Хирург извлек пулю капитана Николаева, что-то бормоча себе под нос, – она засела действительно лишь в нескольких дюймах от едва бьющегося сердца. Быстро осмотрев искалеченную правую руку, он обнаружил, что раздроблена кость. Он слишком хорошо знал, что такое гангрена при подобных ранениях, и не хотел полагаться на волю случая. Если полковнику и удастся выжить после ранения в грудь, то он умрет через несколько дней от гангрены.
Хирург отнял руку по самое плечо. Когда среди ночи в госпиталь явился майор, при нем был приказ, подписанный самим Неем, о переводе полковника Де Шавеля из полевого госпиталя в расположение штаба, если он еще жив. Когда Макдональд увидел, что с ним сделали, он от всего сердца пожалел, что не оставил своего друга умирать на поле боя.
– Так вы абсолютно уверены, что она приезжает в Варшаву? – спросил граф. Посланец, который привез в Чартац газету, кивнул. Граф уже несколько недель платил ему за то, чтобы он подробнейшим образом доносил ему обо всем, что он увидит или услышит в Чартаце, и это последнее сообщение чрезвычайно его заинтересовало.
– Я слышал, как графиня спорила с сестрой, – рассказывал посыльный. – Она говорила: «Я поеду в Варшаву, чтобы узнать, что происходит, – если он погиб, я хочу об этом знать точно. Я просто умру, если останусь здесь!»
– Ага, – воскликнул граф, – а что на это ответила княжна?
– Она очень сердилась, – ответил тот. – И сказала, что если графиня уедет из имения, то пропадет. В конце концов они поссорились, и я слышал, как графиня сказала: «Я еду. Мне все равно, что будет со мной. Я еду в Варшаву, а если понадобится, то я поеду и в Россию, чтобы его найти!»
– Прекрасно, – сказал граф. – Молодец. На, возьми. – Он отсчитал четыре монеты и протянул их посыльному. – А теперь ты должен сделать следующее – возвращайся в Чартац и поселись где-нибудь поблизости. Как только услышишь, что графиня собирается в дорогу, сразу же извести меня. А сам оставайся следить за ее сестрой.
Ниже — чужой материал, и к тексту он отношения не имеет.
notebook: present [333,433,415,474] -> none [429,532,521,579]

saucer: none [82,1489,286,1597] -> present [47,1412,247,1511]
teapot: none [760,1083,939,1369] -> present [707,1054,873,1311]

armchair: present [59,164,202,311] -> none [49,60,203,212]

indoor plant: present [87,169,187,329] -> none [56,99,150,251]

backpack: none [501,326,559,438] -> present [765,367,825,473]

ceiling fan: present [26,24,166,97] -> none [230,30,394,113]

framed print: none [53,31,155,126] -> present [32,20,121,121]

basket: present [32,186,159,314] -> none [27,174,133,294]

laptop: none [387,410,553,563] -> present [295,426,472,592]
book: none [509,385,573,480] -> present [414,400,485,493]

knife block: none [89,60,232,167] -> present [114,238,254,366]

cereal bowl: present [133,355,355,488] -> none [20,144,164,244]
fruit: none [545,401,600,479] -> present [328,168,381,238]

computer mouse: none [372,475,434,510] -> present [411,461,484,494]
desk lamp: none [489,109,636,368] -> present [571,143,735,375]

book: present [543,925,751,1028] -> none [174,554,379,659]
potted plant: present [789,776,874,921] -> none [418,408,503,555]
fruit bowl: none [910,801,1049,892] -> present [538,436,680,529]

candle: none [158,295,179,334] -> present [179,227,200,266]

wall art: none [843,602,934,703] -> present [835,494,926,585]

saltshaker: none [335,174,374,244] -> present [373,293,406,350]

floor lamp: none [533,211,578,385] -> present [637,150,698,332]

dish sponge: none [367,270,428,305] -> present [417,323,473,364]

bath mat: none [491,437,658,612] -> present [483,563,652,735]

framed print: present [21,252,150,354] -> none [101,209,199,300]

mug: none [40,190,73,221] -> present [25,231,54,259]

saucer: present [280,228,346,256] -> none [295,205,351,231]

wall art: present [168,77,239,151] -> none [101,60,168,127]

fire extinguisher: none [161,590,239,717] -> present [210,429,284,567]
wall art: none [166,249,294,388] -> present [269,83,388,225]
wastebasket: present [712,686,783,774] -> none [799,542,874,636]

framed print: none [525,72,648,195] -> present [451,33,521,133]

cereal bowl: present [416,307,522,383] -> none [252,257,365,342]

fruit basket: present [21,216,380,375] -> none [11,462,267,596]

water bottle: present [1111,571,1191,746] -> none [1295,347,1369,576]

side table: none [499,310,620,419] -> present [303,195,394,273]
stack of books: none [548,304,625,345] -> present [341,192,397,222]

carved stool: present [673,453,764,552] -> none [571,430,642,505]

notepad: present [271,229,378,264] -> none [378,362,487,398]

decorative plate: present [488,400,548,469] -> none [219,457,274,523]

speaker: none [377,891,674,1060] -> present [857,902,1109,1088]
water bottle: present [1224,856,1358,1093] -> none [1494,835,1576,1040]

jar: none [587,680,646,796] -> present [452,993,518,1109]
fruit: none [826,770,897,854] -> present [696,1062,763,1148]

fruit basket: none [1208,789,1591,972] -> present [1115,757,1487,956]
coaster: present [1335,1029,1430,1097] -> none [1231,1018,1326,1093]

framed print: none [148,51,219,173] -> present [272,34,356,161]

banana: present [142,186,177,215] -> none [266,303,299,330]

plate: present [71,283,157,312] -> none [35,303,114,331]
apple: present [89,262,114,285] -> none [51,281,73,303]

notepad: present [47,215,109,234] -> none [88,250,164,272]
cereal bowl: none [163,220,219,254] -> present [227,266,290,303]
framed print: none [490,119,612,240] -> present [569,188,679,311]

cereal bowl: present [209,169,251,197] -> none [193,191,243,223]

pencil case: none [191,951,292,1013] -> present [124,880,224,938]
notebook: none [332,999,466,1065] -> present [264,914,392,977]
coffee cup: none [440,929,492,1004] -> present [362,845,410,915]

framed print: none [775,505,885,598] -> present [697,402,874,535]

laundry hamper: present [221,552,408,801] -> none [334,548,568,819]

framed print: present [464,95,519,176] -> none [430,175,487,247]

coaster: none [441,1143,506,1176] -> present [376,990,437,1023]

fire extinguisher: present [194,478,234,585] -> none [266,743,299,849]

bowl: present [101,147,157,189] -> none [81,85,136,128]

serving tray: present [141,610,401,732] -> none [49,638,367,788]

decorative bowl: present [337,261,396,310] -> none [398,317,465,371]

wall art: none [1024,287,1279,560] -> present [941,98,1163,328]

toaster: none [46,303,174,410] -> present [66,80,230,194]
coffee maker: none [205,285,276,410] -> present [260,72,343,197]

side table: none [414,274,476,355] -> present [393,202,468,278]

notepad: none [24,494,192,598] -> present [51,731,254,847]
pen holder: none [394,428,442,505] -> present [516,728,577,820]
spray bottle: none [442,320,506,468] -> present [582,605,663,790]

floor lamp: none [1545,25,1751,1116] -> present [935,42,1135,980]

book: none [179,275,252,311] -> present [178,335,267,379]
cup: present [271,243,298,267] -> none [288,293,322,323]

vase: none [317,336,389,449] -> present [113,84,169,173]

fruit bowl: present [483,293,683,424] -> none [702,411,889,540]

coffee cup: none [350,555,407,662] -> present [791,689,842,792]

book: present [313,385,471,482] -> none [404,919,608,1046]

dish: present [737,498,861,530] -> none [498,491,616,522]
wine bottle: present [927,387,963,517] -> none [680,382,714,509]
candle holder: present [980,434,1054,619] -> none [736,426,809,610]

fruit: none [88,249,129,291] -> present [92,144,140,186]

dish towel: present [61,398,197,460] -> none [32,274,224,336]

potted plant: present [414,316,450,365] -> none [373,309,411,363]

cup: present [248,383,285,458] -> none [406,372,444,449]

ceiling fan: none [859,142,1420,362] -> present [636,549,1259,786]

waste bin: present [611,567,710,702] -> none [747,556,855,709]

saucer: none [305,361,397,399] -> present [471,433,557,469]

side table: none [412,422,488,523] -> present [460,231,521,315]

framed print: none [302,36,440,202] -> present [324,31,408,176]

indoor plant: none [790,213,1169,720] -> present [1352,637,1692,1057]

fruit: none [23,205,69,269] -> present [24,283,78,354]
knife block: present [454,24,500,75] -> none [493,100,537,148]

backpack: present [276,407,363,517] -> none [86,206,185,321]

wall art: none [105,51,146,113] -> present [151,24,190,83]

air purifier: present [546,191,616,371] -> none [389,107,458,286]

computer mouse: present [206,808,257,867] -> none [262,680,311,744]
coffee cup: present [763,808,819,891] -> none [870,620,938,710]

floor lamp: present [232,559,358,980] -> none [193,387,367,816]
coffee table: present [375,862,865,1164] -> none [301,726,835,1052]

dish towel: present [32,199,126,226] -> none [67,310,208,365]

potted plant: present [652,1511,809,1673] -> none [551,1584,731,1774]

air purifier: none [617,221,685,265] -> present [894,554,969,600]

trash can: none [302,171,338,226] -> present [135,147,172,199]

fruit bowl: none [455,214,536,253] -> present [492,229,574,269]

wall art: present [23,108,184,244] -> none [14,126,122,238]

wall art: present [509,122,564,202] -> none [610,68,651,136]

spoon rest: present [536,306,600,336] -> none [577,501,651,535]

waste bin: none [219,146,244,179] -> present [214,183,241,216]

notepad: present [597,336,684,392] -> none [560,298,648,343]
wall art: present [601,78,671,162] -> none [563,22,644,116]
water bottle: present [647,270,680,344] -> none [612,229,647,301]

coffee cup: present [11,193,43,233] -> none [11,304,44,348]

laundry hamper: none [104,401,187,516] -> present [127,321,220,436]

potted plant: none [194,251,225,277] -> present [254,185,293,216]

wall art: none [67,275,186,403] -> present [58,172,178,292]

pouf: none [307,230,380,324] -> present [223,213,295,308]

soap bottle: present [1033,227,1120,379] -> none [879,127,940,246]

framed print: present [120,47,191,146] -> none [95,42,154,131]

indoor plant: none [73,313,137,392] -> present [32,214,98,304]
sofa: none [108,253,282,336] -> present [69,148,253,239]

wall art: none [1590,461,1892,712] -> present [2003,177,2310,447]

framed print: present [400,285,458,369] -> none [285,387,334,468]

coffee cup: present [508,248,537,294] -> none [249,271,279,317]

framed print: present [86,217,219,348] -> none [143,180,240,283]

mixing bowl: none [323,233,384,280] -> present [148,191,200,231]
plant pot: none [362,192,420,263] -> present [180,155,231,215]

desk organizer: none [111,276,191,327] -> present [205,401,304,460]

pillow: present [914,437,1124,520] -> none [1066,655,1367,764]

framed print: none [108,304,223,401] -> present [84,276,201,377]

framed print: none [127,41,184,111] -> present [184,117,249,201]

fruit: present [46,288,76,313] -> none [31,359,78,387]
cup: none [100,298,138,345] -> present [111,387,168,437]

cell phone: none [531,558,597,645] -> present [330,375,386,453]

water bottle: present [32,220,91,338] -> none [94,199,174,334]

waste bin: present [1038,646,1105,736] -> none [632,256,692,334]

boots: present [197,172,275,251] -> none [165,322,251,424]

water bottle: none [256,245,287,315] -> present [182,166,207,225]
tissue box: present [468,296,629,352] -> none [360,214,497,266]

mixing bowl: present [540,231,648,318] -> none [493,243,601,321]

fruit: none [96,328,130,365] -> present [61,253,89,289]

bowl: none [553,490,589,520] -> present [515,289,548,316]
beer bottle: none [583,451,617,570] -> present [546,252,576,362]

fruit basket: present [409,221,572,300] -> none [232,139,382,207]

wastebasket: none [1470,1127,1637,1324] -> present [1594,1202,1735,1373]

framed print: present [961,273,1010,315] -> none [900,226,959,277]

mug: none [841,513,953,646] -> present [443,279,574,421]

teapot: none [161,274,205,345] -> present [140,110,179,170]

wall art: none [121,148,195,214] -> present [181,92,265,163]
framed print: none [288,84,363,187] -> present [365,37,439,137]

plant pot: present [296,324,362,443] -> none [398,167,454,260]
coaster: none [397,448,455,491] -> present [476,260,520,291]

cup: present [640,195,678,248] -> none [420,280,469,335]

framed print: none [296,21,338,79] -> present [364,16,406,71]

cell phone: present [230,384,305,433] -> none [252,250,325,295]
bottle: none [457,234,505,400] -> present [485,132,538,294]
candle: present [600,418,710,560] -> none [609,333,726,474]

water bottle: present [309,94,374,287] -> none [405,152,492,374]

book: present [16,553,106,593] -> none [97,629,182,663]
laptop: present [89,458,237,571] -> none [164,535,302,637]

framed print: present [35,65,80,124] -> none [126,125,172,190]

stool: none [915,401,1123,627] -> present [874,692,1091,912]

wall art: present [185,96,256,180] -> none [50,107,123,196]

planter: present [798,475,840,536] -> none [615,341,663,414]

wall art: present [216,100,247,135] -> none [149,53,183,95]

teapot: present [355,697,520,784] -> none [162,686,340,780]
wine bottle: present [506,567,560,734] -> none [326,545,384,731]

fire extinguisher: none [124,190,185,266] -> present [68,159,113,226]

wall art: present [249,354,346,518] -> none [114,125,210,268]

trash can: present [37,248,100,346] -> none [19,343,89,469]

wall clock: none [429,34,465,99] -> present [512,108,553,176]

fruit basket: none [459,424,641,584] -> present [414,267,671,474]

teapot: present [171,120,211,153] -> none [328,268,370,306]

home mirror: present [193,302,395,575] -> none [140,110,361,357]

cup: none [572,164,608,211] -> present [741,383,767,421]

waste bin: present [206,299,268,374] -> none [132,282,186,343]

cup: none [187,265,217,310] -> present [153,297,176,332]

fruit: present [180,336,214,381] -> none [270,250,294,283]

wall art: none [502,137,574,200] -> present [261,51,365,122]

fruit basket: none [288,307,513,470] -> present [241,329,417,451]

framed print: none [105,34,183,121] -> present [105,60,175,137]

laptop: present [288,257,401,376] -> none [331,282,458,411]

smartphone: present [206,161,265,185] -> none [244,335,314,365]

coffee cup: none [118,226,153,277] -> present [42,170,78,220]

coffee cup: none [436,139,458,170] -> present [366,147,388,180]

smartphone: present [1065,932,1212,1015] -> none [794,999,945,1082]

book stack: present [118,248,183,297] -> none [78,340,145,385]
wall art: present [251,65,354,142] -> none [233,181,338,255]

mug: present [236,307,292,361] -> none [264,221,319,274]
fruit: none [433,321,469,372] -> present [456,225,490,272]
«Я поеду в Россию, чтобы его найти». Значит они все-таки любовники, этот французский полковник и его жена. Теодор не знал, что такое ревность, он лишь испытывал бессильную злобу от того, что у него похитили то, что принадлежит ему и только ему. И еще от того, что его жена настолько влюблена в того человека, что готова покинуть свое убежище и броситься на его поиски. Даже в Россию. Это было совершенно дикое решение и совершенно не похоже на Валентину. Всегда такая спокойная и уравновешенная, даже, когда он избил ее, она сохраняла самообладание. Его больше всего злило то, что она лишилась его из-за страсти к французишке. Что же он такого сделал, чтобы пробудить в ней ответное чувство, страсть, которой так и не удалось вызвать у нее графу? Он испытывал невыносимое унижение при этой мысли, и лишь поразительная новость, сообщенная его шпионом, дала ему надежду отомстить за себя.